Guest Bite: Butternut Squash Soup from Parke5


Today’s delicious recipe comes from Chef Ryan Parkes of Parke5 Personal Chef Services.  Parkes grew up in a small town called Wanaque in Northern New Jersey.  He graduated from the French Culinary Institute in New York City and has had a fascinating career working with some of the best chefs in our area.  He now resides in Bergen County and all the services that he provides whether it be  personal dinner packages, dinner parties or cooking lessons,  is prepared and served in the client’s kitchen. For more on Chef Parkes check out his bio below.


3 Butternut Squash 1 inch cubes

4 shallots minced

4 cloves of garlic minced

2 celery chopped

1 carrot chopped

48 oz chicken broth, homemade would be ideal

pinch of cayenne

1 sprig of thyme

2 bay leaf

salt and pepper

1/2 cup of heavy cream is optional


Sweat onions and garlic in vegetable oil over medium heat in soup pot. Add squash, celery and carrots. Cook for about five minutes then add the broth, cayenne, thyme and bay leaf. Bring to a boil, lower heat to a gentle simmer and cover. Cook until butternut squash is fork tender. Ladle small batches to a blender and puree. Be careful when blending hot soup. Add salt and pepper to taste.

RyanChef Ryan Parkes:

Growing up, we were fortunate enough to sit down every night to a home-cooked meal which my mother prepared with love for the five{5} of us!  Every night, during the week, it was an unspoken tradition to sit down at the table,  enjoy the company of family, the food my mother had just cooked and share conversation.
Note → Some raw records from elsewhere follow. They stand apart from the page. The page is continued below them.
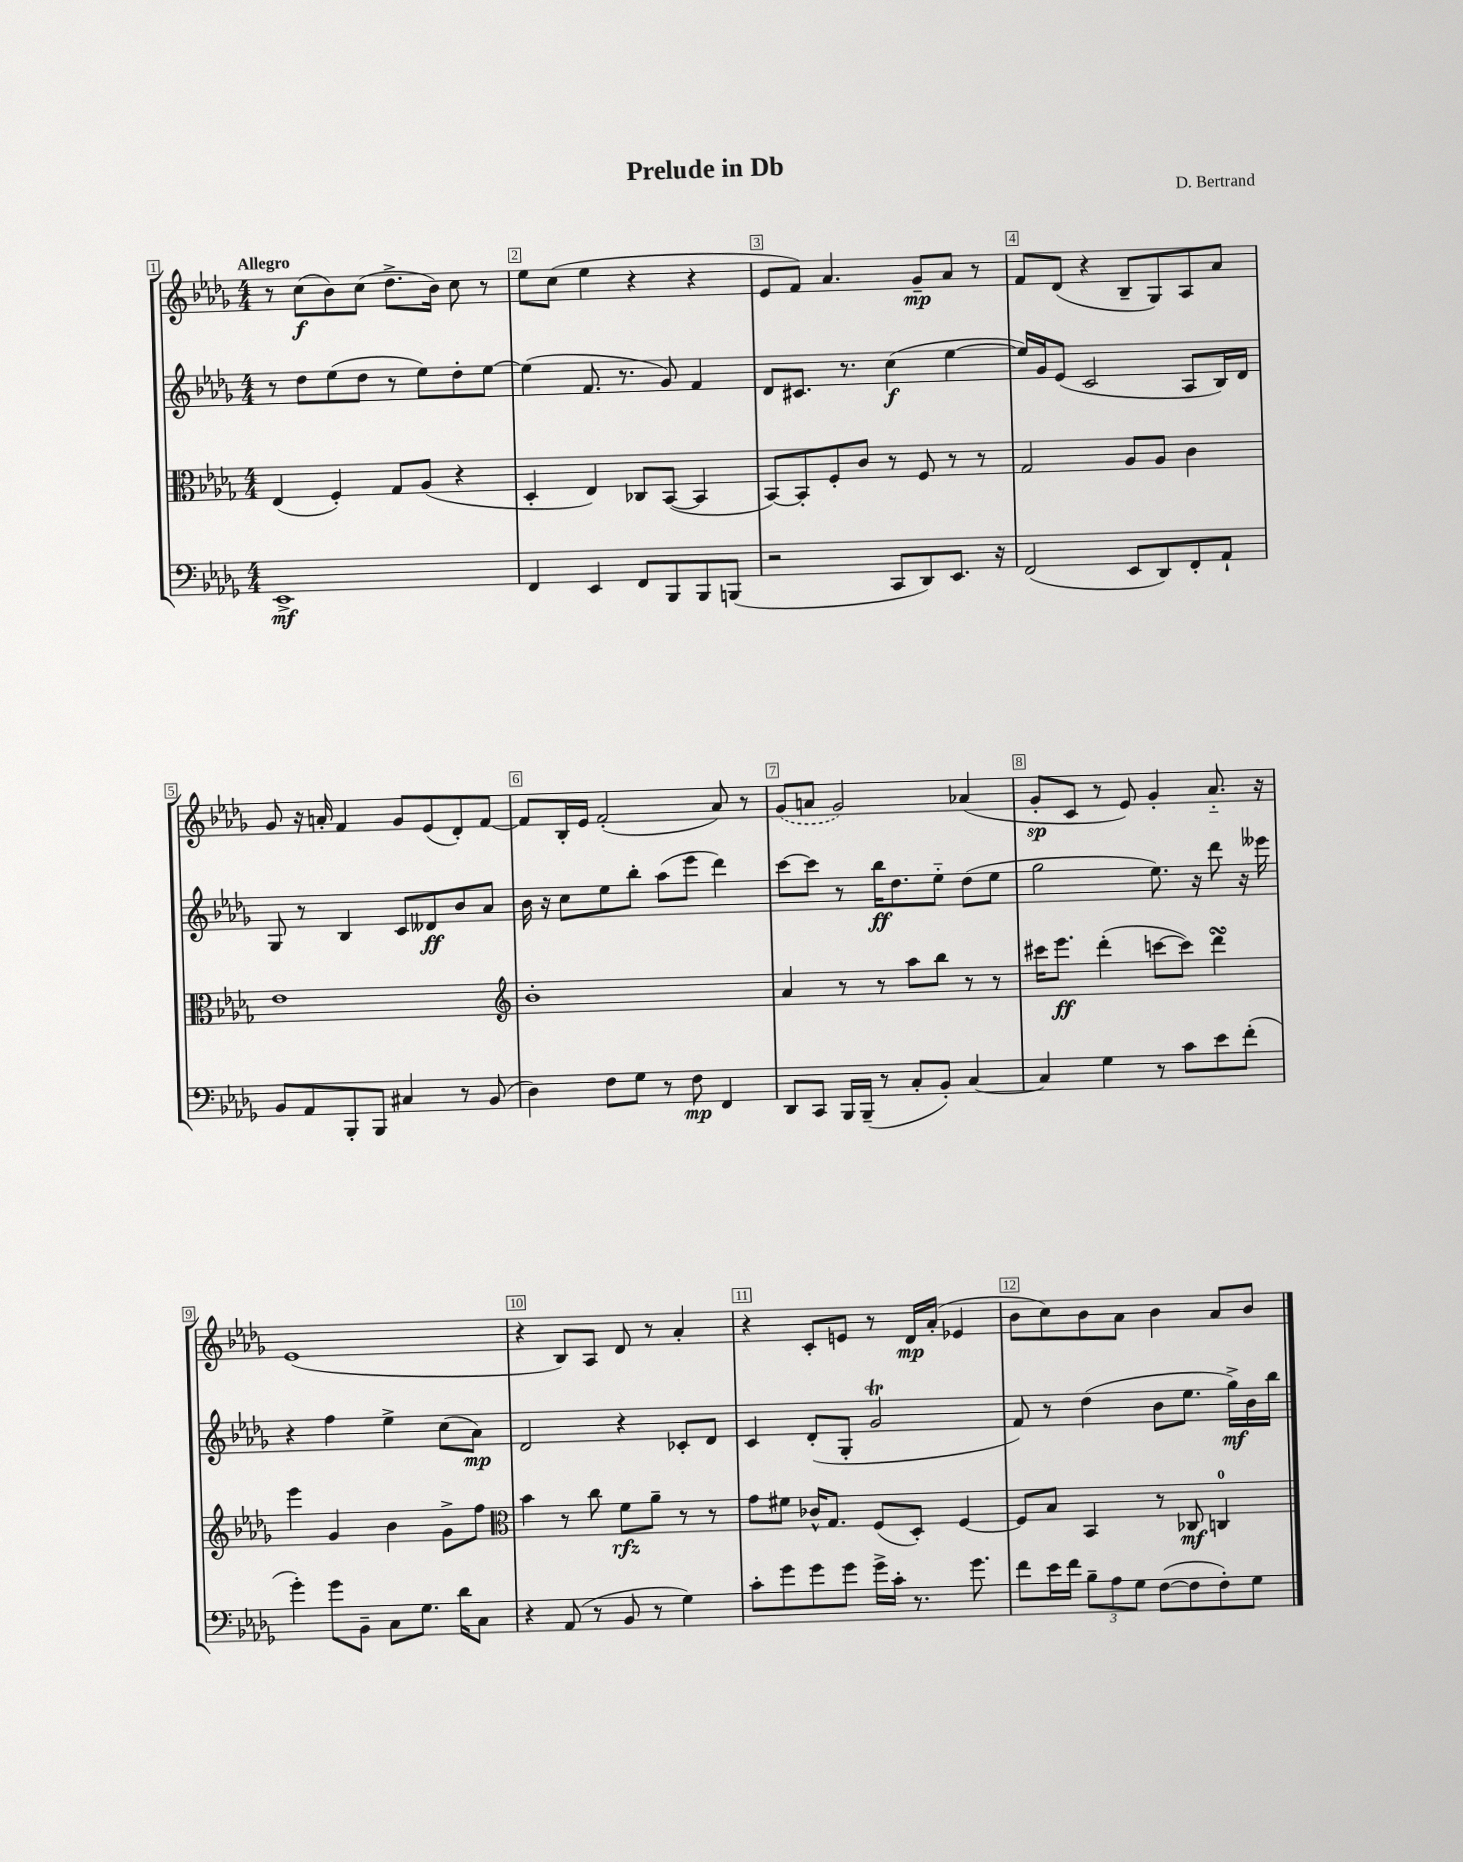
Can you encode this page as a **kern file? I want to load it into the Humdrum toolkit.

**kern	**dynam	**kern	**dynam	**kern	**dynam	**kern	**dynam
*part4	*part4	*part3	*part3	*part2	*part2	*part1	*part1
*staff4	*staff4	*staff3	*staff3	*staff2	*staff2	*staff1	*staff1
*clefF4	*	*clefC3	*	*clefG2	*	*clefG2	*
*k[b-e-a-d-g-]	*	*k[b-e-a-d-g-]	*	*k[b-e-a-d-g-]	*	*k[b-e-a-d-g-]	*
*M4/4	*	*M4/4	*	*M4/4	*	*M4/4	*
=1	=1	=1	=1	=1	=1	=1	=1
!	!	!	!	!	!	!LO:TX:a:B:t=Allegro	!
1EE-^	mf	(4E-/	.	8r	.	8r	.
.	.	.	.	8dd-\L	.	(8cc\L	f
.	.	4F'/)	.	(8ee-\	.	8b-\)	.
.	.	.	.	8dd-\J	.	(8cc\J	.
.	.	8G-/L	.	8r	.	8.dd-^\L	.
.	.	(8A-/J	.	8ee-\L)	.	.	.
.	.	.	.	.	.	16b-\Jk)	.
.	.	4r	.	8dd-'\	.	8cc\	.
.	.	.	.	[8ee-\J	.	8r	.
=2	=2	=2	=2	=2	=2	=2	=2
4FF/	.	4D-'/	.	(4ee-\]	.	8ee-\L	.
.	.	.	.	.	.	(8cc\J	.
4EE-/	.	4E-/)	.	8.f/	.	4ee-\	.
.	.	.	.	8.r	.	.	.
8FF/L	.	8C-X/L	.	.	.	4r	.
8BBB-/	.	([8BB-/J	.	8g-/)	.	.	.
8BBB-/	.	4BB-/]	.	4f/	.	4r	.
(8BBBn/J	.	.	.	.	.	.	.
=3	=3	=3	=3	=3	=3	=3	=3
2r	.	[8BB-/L)	.	8d-/L	.	8e-/L	.
.	.	8BB-'/]	.	8.c#X/J	.	8f/J)	.
.	.	8F'/	.	.	.	4.a-/	.
.	.	.	.	8.r	.	.	.
.	.	8c/J	.	.	.	.	.
8CC/L	.	8r	.	(4cc\	f	.	.
8DD-/)	.	8F/	.	.	.	8g-~/L	mp
8.EE-/J	.	8r	.	[4ee-\	.	8a-/J	.
.	.	8r	.	.	.	8r	.
16r	.	.	.	.	.	.	.
=4	=4	=4	=4	=4	=4	=4	=4
(2FF/	.	2G-/	.	16ee-/LL])	.	8f/L	.
.	.	.	.	16g-/J	.	.	.
.	.	.	.	(8e-/J	.	(8d-/J	.
.	.	.	.	2c/	.	4r	.
8EE-/L	.	8A-/L	.	.	.	8B-~/L	.
8DD-/)	.	8A-/J	.	.	.	8G-/)	.
8FF'/	.	4c\	.	8A-/L	.	8A-/	.
8AA-`/J	.	.	.	16B-/L)	.	8a-/J	.
.	.	.	.	16d-/JJ	.	.	.
!!LO:LB:g=z
=5	=5	=5	=5	=5	=5	=5	=5
8BB-/L	.	1e-	.	8G-/	.	8g-/	.
8AA-/	.	.	.	8r	.	16r	.
.	.	.	.	.	.	16an'/	.
8BBB-'/	.	.	.	4B-/	.	4f/	.
8BBB-/J	.	.	.	.	.	.	.
4C#X/	.	.	.	8c/L	.	8g-/L	.
.	.	.	.	8d--X/	ff	(8e-/	.
8r	.	.	.	8b-/	.	8d-'/)	.
(8BB-/	.	.	.	8a-/J	.	[8f/J	.
=6	=6	=6	=6	=6	=6	=6	=6
*	*	*clefG2	*	*	*	*	*
4D-\)	.	1b-'	.	16b-\	.	8f/L]	.
.	.	.	.	16r	.	.	.
.	.	.	.	8cc\L	.	16B-'/L	.
.	.	.	.	.	.	16e-/JJ	.
8F\L	.	.	.	8ee-\	.	(2f'/	.
8G-\J	.	.	.	8bb-'\J	.	.	.
8r	.	.	.	(8aa-\L	.	.	.
8F\	mp	.	.	8eee-\J	.	.	.
4FF/	.	.	.	4ddd-\)	.	8a-/)	.
.	.	.	.	.	.	8r	.
=7	=7	=7	=7	=7	=7	=7	=7
8DD-/L	.	4a-/	.	[8ccc\L	.	(8g-/L	.
8CC/J	.	.	.	8ccc\J]	.	8an/J	.
16BBB-/LL	.	8r	.	8r	.	2g-/)	.
(16BBB-~/JJ	.	.	.	.	.	.	.
8r	.	8r	.	16bb-\KL	ff	.	.
.	.	.	.	8.dd-\	.	.	.
8C'/L	.	8aa-\L	.	.	.	.	.
8BB-'/J)	.	8bb-\J	.	8ee-\J	.	.	.
[4C/	.	8r	.	(8dd-\L	.	(4a-X/	.
.	.	8r	.	8ee-\J	.	.	.
=8	=8	=8	=8	=8	=8	=8	=8
4C/]	.	16ccc#X\KL	.	2gg-\	.	8g-'/L	sp
.	.	8.eee-\J	ff	.	.	.	.
.	.	.	.	.	.	8c/J	.
4G-\	.	(4ddd-'\	.	.	.	8r	.
.	.	.	.	.	.	8e-/)	.
8r	.	[8cccn\L	.	8.ee-\)	.	4g-'/	.
8c\L	.	8ccc\J])	.	.	.	.	.
.	.	.	.	16r	.	.	.
8e-\	.	4ddd-sSSs\	.	8ddd-\	.	8.a-/	.
(8f'\J	.	.	.	16r	.	.	.
.	.	.	.	16eee--X\	.	16r	.
!!LO:LB:g=z
=9	=9	=9	=9	=9	=9	=9	=9
4g-'\)	.	4eee-\	.	4r	.	(1e-	.
8g-\L	.	4g-/	.	4ff\	.	.	.
8BB-~\J	.	.	.	.	.	.	.
8C\L	.	4b-\	.	4ee-^\	.	.	.
8.G-\J	.	.	.	.	.	.	.
.	.	8g-^\L	.	(8cc\L	.	.	.
16d-\KL	.	.	.	.	.	.	.
8C\J	.	8ff\J	.	8a-\J)	mp	.	.
=10	=10	=10	=10	=10	=10	=10	=10
*	*	*clefC3	*	*	*	*	*
4r	.	4b-\	.	2d-/	.	4r	.
(8AA-/	.	8r	.	.	.	8B-/L)	.
8r	.	8cc\	.	.	.	8A-/J	.
8BB-/	.	8f\L	rfz	4r	.	8d-/	.
8r	.	8a-~\J	.	.	.	8r	.
4G-\)	.	8r	.	8c-X'/L	.	4a-'/	.
.	.	8r	.	8d-/J	.	.	.
=11	=11	=11	=11	=11	=11	=11	=11
8c'\L	.	8g-\L	.	4c/	.	4r	.
8g-\	.	8f#X\J	.	.	.	.	.
8g-\	.	16c-X^^/KL	.	(8d-'/L	.	8c'/L	.
.	.	8.G-/J	.	.	.	.	.
8g-\J	.	.	.	8G-'/J	.	8en/J	.
16g-^\LL	.	(8F/L	.	2g-T/	.	8r	.
16c'\JJ	.	.	.	.	.	.	.
8.r	.	8D-'/J)	.	.	.	16d-/LL	mp
.	.	.	.	.	.	(16a-'/JJ	.
.	.	[4F/	.	.	.	4e-X/	.
8.g-\	.	.	.	.	.	.	.
=12	=12	=12	=12	=12	=12	=12	=12
8f\L	.	8F/L]	.	8f/)	.	8b-\L	.
16e-\L	.	8B-/J	.	8r	.	8cc\)	.
16f\JJ	.	.	.	.	.	.	.
12B-~\L	.	4BB-/	.	(4dd-\	.	8b-\	.
12A-\	.	.	.	.	.	.	.
.	.	.	.	.	.	8a-\J	.
12G-\J	.	.	.	.	.	.	.
([8F\L	.	8r	.	8b-\L	.	4b-\	.
8F\]	.	8C-X/	mf	8.ee-\J	.	.	.
8F'\)	.	4Cn/	.	.	.	8a-/L	.
.	.	.	.	16gg-^\LL)	mf	.	.
8G-\J	.	.	.	16b-\	.	8b-/J	.
.	.	.	.	16bb-\JJ	.	.	.
==	==	==	==	==	==	==	==
*-	*-	*-	*-	*-	*-	*-	*-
While I was attending college, working toward my business degree, I remember receiving a phone call from my brother, saying the two of us should open a restaurant one day as we both shared a love of cooking.  To say the least, I never finished that semester of school and enrolled at the French Culinary Institute in New York City.

While waiting for school to start, I took my first restaurant position as a line cook under the guidance of Chef Annie O’Hare at the Lenox Room in New York City.  That was my first glimpse behind the scenes of a restaurant kitchen.

Upon graduation, I went to Martha’s Vineyard for the summer and worked at the island’s favorite Homeport Seafood Restaurant.  After returning to the mainland that fall, I joined the opening team at Copeland, a fine dining American cuisine restaurant in Morristown, NJ.  Chef Thomas Ciszak and Chef Holger Strutt were my mentors, teaching me the art of cooking and the skills needed to do so.  I worked the raw bar, garde manger, fish and meat stations learning every aspect of each from my mentors.  After a much grateful stay at Copeland, I longed to work in New York City again and found a job working with “Iron Chef” Morimoto at his Japanese sushi restaurant in Chelsea Market.  There I picked up Japanese flavors and techniques along with the simplicity of cooking fresh food.  The next stop for me was Gramercy Tavern in New York, the “Most Popular Restaurant” in the city, according to Zagat.  The menu was driven from farm raised cattle and produce and showed me  the importance freshness.  All the ingredients came from the Union Square Market and local farmers.

These experiences taught me something I could never learn in a book and fuel my passion of cooking.  I am very fortunate to have found my passion and I love what I do.